--- Work instruction 1 ---
Reproduce the article on audience questions from "Ask Me No Questions, I’ll" to "hold a class.".
--- Work instruction 2 ---
Translate this sentence from the article on audience questions into Spanish: "Seldom are those questions worth sharing."

Page excerpt Block Start

Ask Me No Questions, I’ll Tell You I’m Out of a Job

Occasionally, as a writer and an educator, I get asked to speak about my books, do a reading, or hold a class.

Typically, I get asked questions during the end of those speaking sessions from the audience to whom I’m directing said speech.

Seldom are those questions worth sharing.

Except for the ones that make water squirt out your nose.

Below, a sampling, for your enjoyment, and as a reminder to me to always be prepared. I kid you not, I’ve been asked them all.

What sport would be the funniest to add a mandatory amount of alcohol to?

  • I’d say it’s a tie between toe wrestling and shin kicking.

What’s the weirdest smell you have ever smelled?

  • The inside of a teenaged-boy’s bedroom.

How many chickens would it take to kill an elephant?

  • The person who asked me this was definitely already three sheets to the wind.

What types of penises are typically found in Chinese three-penis liquor?

  • Unsurprisingly, I did not know the answer to this, also unsurprising, I will never research the answer.

How long can snakes survive in bottles of wine?

  • According to certain tabloids, snakes can survive the marinating in alcohol for about a year. According to anyone who knows anything about animals, it is believed that many tabloid writers are marinating in alcohol themselves when writing their drivel.

Are there real unicorn tears in Unicorn Tears Gin Liqueur?

  • Well, of course there are.

If whisky could no longer be called whisky—what would it be called?

  • It doesn’t really matter, but it would still be called “frequently.”

What would be the absolute worst name you could give a whisky?

  • Weapon of Mass Deception.

Do you think hobbits or elves would make better distillery workers?

  • Actually, yeast cells are the hardest distillery workers around, as long as they are kept warm and fed and not overcome by alcohol poisoning—which sadly happens to every single one of them.

If you could make one thing whisky-flavored, what would it be?

  • Kale. Maybe more people would find it palatable.

Do these stairs go up?

  • Today only.

What time is the midnight buffet?

  • *facepalm

If you could work anywhere, where would it be? (asked right in front of my employer)

  • “Ha ha ha, such a silly question. Where else could be better? So happy.”

Would you rather have no nose or no tongue?

  • This one resulted in simply giving security a nod and then the person was searched for a weapon.

If Cognac and whisky were having a punch-up, who do you think would win?

  • What biker bar did you just come from?

When does Oktoberfest start?

Page excerpt Block End
The data Block Start

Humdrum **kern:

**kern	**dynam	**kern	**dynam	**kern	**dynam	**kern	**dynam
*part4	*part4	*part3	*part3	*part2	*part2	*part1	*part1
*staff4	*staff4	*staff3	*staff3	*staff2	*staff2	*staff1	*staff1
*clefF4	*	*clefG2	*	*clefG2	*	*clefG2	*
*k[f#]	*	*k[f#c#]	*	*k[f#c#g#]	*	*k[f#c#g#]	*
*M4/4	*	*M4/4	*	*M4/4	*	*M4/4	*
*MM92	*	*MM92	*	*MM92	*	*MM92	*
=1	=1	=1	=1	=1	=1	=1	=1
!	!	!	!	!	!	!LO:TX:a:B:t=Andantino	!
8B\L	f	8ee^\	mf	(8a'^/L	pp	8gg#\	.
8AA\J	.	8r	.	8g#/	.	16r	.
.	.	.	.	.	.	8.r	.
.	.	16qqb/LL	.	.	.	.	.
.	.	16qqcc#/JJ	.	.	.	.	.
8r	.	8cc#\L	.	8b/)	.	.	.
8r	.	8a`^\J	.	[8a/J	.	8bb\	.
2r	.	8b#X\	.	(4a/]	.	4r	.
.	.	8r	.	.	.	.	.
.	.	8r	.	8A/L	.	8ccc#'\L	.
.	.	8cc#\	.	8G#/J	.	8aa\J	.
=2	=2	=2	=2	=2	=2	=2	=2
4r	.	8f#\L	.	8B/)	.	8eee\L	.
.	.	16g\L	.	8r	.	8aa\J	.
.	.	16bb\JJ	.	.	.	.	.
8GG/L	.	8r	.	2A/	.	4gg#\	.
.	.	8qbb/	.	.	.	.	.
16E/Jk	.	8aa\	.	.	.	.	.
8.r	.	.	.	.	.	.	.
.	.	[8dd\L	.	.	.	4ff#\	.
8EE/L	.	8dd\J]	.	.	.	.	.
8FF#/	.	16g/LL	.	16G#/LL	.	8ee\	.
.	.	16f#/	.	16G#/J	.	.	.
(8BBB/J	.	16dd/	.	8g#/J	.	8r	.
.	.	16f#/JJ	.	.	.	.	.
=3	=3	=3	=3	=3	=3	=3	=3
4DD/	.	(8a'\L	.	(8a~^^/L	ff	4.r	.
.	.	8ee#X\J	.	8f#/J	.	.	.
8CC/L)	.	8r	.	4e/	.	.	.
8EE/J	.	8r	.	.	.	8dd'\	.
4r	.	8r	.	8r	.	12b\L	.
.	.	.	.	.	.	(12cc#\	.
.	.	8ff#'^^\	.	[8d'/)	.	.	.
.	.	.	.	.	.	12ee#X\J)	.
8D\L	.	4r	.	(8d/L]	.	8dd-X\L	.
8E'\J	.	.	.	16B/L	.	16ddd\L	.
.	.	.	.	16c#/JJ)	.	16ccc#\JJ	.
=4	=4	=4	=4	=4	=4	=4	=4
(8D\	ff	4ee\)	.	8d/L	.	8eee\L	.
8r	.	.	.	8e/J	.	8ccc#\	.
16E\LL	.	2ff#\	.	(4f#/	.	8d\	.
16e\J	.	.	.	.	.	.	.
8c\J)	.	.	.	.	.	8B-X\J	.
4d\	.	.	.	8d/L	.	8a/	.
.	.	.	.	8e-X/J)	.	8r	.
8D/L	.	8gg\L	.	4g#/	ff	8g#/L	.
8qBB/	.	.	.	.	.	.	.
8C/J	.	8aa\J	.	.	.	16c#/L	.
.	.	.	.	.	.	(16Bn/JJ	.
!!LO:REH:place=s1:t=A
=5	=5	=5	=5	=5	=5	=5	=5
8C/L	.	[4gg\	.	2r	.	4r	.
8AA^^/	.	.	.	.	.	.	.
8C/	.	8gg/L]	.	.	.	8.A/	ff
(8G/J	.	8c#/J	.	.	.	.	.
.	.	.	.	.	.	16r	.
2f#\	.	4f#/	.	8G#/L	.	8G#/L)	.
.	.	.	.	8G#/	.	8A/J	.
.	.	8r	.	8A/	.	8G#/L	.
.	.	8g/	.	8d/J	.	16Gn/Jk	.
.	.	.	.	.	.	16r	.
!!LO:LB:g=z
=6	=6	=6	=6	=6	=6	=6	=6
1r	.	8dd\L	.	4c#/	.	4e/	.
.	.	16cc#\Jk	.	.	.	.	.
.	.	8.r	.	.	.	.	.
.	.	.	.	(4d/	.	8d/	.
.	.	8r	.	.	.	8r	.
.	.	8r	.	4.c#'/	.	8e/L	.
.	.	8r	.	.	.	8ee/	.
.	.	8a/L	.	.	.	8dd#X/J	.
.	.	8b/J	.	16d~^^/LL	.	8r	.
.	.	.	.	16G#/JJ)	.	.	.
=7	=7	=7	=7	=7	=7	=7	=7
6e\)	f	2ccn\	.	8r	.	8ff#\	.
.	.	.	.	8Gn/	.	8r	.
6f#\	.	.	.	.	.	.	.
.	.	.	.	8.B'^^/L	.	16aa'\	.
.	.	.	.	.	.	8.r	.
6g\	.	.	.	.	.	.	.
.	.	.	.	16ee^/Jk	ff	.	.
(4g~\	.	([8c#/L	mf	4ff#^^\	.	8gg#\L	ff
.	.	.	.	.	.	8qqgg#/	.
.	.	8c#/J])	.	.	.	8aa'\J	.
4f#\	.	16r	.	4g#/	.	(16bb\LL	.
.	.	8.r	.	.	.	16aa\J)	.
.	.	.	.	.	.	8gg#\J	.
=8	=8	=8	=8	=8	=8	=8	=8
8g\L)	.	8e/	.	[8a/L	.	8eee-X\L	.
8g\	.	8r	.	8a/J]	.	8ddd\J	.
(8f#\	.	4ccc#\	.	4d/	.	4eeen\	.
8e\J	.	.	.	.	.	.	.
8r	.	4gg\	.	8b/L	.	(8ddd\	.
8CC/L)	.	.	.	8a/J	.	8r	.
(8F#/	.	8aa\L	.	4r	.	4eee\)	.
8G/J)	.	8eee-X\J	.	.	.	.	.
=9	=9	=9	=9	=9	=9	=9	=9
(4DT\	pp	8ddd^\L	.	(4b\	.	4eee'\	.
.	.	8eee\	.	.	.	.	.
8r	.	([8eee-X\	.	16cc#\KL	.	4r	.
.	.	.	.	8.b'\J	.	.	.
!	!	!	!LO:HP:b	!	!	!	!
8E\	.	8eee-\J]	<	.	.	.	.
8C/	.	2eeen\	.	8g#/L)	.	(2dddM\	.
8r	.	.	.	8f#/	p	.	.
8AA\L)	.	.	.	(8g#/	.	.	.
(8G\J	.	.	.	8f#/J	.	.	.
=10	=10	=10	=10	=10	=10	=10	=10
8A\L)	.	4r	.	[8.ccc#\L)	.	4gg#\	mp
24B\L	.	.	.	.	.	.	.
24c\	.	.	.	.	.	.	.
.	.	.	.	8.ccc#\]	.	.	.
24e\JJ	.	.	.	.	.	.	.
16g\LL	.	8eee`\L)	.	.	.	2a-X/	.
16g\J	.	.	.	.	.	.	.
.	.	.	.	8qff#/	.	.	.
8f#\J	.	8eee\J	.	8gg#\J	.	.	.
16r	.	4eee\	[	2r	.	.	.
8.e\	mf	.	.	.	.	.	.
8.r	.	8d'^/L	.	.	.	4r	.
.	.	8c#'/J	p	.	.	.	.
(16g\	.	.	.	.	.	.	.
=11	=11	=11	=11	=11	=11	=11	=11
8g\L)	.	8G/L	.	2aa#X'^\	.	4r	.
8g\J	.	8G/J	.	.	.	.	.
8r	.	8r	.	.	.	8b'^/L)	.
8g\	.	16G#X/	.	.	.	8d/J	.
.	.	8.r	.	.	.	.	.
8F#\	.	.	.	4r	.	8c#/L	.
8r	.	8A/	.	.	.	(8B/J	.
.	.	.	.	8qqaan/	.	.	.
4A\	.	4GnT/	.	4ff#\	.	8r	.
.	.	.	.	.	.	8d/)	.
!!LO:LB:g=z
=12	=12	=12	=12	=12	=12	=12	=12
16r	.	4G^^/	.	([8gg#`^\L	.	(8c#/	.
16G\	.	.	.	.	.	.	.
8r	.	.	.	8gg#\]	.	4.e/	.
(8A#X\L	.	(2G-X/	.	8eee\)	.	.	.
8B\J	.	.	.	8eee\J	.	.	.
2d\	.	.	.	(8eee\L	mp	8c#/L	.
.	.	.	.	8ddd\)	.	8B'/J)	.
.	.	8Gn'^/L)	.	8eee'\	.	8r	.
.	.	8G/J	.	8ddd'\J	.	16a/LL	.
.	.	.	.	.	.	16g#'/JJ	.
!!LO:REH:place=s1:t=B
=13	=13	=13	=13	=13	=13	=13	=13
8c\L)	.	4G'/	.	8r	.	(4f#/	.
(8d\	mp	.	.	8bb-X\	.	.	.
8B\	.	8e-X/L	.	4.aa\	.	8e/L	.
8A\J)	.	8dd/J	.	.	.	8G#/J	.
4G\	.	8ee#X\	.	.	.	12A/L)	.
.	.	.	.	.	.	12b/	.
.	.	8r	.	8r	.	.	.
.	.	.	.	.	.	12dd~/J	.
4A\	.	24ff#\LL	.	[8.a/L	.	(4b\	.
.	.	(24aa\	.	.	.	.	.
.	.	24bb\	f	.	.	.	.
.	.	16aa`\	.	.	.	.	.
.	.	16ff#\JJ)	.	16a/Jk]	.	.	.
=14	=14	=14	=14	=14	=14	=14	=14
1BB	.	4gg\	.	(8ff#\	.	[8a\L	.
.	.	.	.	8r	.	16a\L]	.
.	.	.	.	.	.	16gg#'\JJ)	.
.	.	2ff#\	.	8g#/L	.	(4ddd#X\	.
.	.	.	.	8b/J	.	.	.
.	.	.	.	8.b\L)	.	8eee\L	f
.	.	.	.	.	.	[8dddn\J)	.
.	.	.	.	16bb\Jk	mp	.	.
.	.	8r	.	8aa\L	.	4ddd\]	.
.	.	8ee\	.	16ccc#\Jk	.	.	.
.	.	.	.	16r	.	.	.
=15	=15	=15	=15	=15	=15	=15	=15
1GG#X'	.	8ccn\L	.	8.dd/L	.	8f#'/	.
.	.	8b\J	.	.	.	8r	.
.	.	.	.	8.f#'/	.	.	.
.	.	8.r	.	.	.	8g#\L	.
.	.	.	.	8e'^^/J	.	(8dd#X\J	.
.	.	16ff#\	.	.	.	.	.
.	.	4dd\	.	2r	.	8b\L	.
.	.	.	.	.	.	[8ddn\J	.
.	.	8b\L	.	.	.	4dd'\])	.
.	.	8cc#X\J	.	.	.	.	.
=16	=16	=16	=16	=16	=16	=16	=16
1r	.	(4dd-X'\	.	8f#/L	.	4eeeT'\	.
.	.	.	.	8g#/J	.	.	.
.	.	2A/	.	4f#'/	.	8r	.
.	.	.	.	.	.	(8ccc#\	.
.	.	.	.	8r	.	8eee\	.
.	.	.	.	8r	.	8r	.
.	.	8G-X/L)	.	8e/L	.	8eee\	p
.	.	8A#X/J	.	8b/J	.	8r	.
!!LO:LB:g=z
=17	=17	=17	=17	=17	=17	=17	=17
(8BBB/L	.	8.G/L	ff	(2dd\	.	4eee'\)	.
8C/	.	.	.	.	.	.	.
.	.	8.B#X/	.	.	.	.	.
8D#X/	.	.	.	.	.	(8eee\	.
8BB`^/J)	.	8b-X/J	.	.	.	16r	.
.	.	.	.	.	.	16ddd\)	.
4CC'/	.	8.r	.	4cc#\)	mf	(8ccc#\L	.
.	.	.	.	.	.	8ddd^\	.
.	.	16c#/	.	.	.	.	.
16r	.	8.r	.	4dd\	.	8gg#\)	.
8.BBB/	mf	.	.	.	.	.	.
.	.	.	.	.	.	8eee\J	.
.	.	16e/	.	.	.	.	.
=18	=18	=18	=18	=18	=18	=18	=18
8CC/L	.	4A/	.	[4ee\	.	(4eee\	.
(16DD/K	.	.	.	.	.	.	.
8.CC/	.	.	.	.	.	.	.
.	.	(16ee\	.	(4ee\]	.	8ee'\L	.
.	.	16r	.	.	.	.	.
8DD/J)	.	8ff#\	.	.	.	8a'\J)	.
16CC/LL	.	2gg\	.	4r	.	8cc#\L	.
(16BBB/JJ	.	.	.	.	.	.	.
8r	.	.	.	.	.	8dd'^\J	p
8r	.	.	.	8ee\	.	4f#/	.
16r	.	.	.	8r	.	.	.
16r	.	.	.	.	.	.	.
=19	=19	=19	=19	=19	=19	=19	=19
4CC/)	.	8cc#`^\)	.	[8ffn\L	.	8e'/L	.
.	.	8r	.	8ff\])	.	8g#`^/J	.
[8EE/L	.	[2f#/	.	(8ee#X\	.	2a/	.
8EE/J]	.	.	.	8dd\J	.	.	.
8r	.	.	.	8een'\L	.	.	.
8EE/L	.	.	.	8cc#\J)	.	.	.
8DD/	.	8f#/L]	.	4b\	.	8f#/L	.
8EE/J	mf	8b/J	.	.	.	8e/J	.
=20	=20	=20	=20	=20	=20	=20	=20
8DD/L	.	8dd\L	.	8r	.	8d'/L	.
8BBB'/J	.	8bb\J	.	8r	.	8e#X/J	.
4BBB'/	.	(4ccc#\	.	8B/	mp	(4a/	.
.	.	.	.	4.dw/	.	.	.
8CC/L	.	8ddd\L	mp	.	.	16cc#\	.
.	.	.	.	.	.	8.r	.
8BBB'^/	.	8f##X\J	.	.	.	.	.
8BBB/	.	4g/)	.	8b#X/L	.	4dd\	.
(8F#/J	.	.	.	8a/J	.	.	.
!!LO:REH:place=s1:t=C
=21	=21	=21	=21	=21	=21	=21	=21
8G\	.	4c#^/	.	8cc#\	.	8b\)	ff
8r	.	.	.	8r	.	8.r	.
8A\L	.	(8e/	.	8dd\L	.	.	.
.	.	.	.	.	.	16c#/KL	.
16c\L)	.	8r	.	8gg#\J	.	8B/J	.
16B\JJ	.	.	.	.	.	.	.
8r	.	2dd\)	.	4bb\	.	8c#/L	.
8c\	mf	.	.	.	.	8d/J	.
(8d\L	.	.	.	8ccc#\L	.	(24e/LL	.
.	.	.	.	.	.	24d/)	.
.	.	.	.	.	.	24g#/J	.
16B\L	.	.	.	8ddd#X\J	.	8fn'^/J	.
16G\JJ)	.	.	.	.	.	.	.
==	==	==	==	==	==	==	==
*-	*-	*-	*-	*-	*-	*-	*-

The data Block End

--- Reply 1 ---
Ask Me No Questions, I’ll Tell You I’m Out of a Job

Occasionally, as a writer and an educator, I get asked to speak about my books, do a reading, or hold a class.

--- Reply 2 ---
Rara vez vale la pena compartir esas preguntas.